Ce côté de nos mœurs est grave; je n'en connais pas de plus sombre.
Au reste, que la bassesse, même avec ces moyens, que le servilisme et le jésuitisme puissent triompher en France, je ne le croirai jamais. La répugnance pour tout ce qui est faux et perfide est invincible dans ce noble pays. La masse est bonne; n'en jugez pas par l'écume qui surnage. Cette masse, quoiqu'elle flotte, elle a en elle une force qui l'assure: le sentiment de l'honneur militaire renouvelé toujours par notre légende héroïque. Tel, au moment de faillir, s'arrête sans qu'on sache pourquoi... C'est qu'il a senti passer sur sa face l'esprit invisible des héros de nos guerres, le vent du vieux drapeau!...

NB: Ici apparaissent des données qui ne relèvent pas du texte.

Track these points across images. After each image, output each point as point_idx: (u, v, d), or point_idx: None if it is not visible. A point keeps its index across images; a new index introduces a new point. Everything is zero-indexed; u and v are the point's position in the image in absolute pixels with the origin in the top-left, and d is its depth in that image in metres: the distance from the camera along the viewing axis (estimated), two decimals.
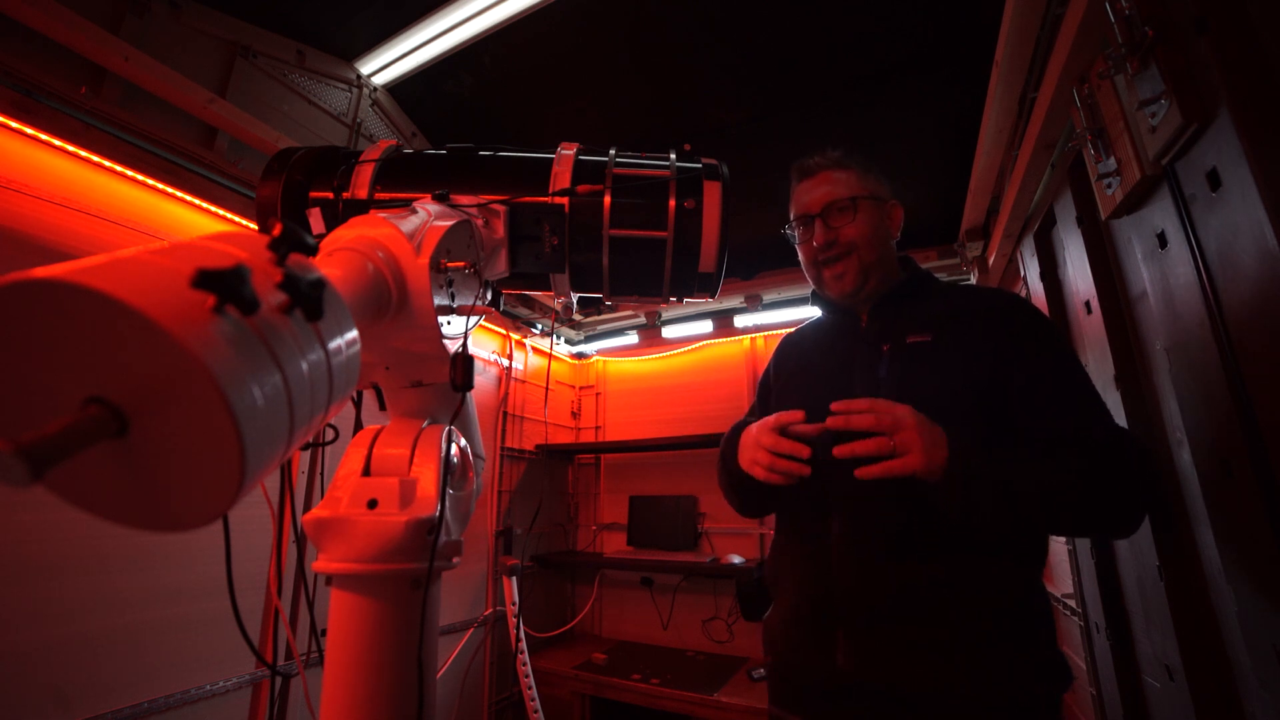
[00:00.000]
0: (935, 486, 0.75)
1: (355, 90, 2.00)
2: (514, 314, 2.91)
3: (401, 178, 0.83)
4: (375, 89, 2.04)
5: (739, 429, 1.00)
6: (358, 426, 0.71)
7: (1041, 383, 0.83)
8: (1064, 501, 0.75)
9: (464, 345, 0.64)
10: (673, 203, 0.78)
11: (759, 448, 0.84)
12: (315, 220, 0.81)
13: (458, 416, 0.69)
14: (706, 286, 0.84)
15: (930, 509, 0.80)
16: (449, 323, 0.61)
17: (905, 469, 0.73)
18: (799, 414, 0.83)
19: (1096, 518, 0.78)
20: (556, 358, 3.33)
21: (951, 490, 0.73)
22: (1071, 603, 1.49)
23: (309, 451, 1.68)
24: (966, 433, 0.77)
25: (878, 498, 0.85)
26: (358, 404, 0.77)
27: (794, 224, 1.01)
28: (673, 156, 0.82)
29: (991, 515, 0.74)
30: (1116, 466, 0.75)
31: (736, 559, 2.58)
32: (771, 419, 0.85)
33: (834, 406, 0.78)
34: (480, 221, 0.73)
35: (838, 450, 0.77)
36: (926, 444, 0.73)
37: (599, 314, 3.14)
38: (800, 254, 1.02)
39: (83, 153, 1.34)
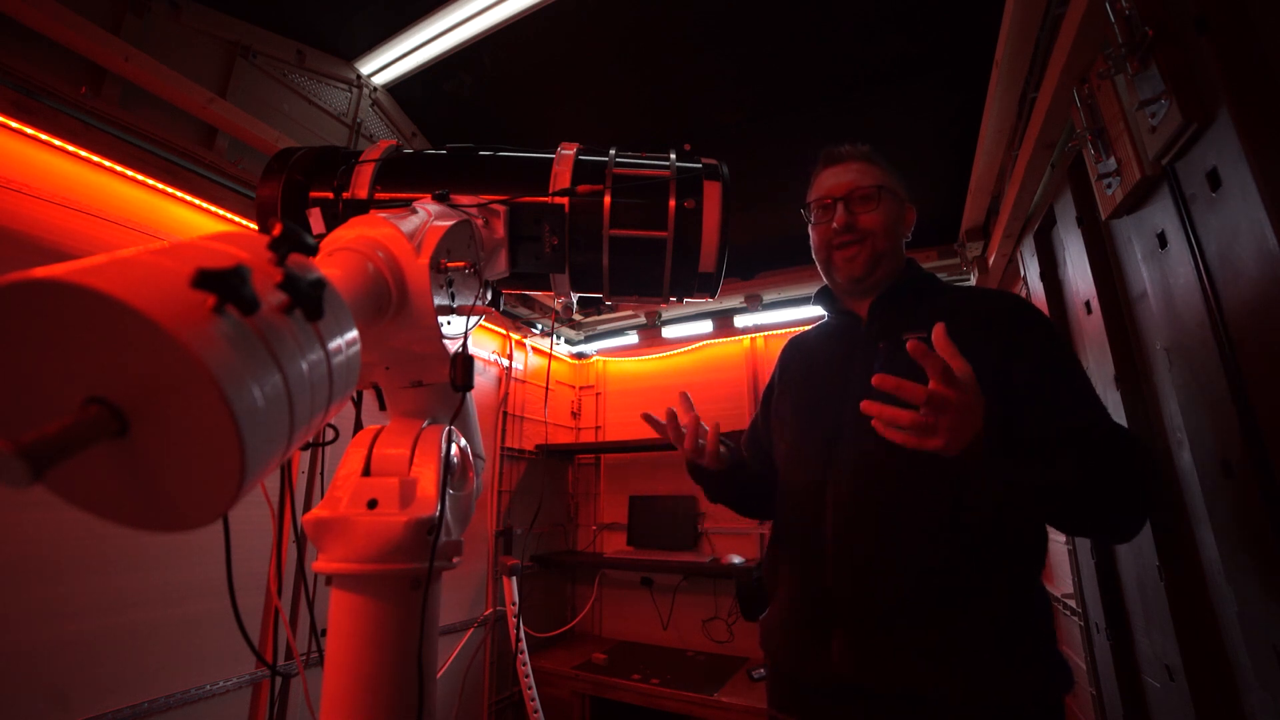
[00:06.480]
0: (954, 459, 0.69)
1: (355, 90, 2.00)
2: (514, 314, 2.91)
3: (401, 178, 0.83)
4: (375, 89, 2.04)
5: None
6: (358, 426, 0.70)
7: (1047, 380, 0.82)
8: (1075, 498, 0.71)
9: (464, 345, 0.64)
10: (673, 203, 0.78)
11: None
12: (315, 220, 0.81)
13: (458, 416, 0.69)
14: (706, 286, 0.84)
15: (922, 509, 0.82)
16: (449, 323, 0.61)
17: (922, 448, 0.68)
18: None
19: (1104, 515, 0.74)
20: (556, 358, 3.33)
21: (967, 468, 0.69)
22: (1071, 603, 1.49)
23: (309, 451, 1.68)
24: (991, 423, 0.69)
25: (873, 498, 0.86)
26: (358, 404, 0.77)
27: (812, 206, 1.02)
28: (673, 156, 0.82)
29: (998, 499, 0.75)
30: (1125, 464, 0.72)
31: (736, 559, 2.58)
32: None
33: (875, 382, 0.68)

Ah! je n'espère qu'en lui! qu'il sauve la France, ce drapeau, et la France de l'armée! Notre glorieuse armée sur qui le monde a les yeux[49], qu'elle se maintienne pure! qu'elle soit de fer contre l'ennemi, et d'acier contre la corruption! que jamais l'esprit de police n'y pénètre! qu'elle garde l'horreur des traîtres, des vilaines offres, des moyens souterrains d'avancer!
Quel dépôt dans les mains de ces jeunes soldats! quelle responsabilité pour l'avenir!... Au jour du suprême combat de la civilisation et de la barbarie (qui sait si ce n'est pas demain?) il faut que le Juge les trouve irréprochables, leur épée nette, et que leurs baïonnettes étincellent sans tache!... Chaque fois que je les vois passer, mon cœur s'émeut en moi: «Ici seulement, ici, vont d'accord la force et l'idée, la vaillance et le droit, ces deux choses séparées par toute la terre... Si le monde est sauvé par la guerre, vous seuls le sauverez... Saintes baïonnettes de France, cette lueur qui plane sur vous, que nul œil ne peut soutenir, gardez que rien ne l'obscurcisse!»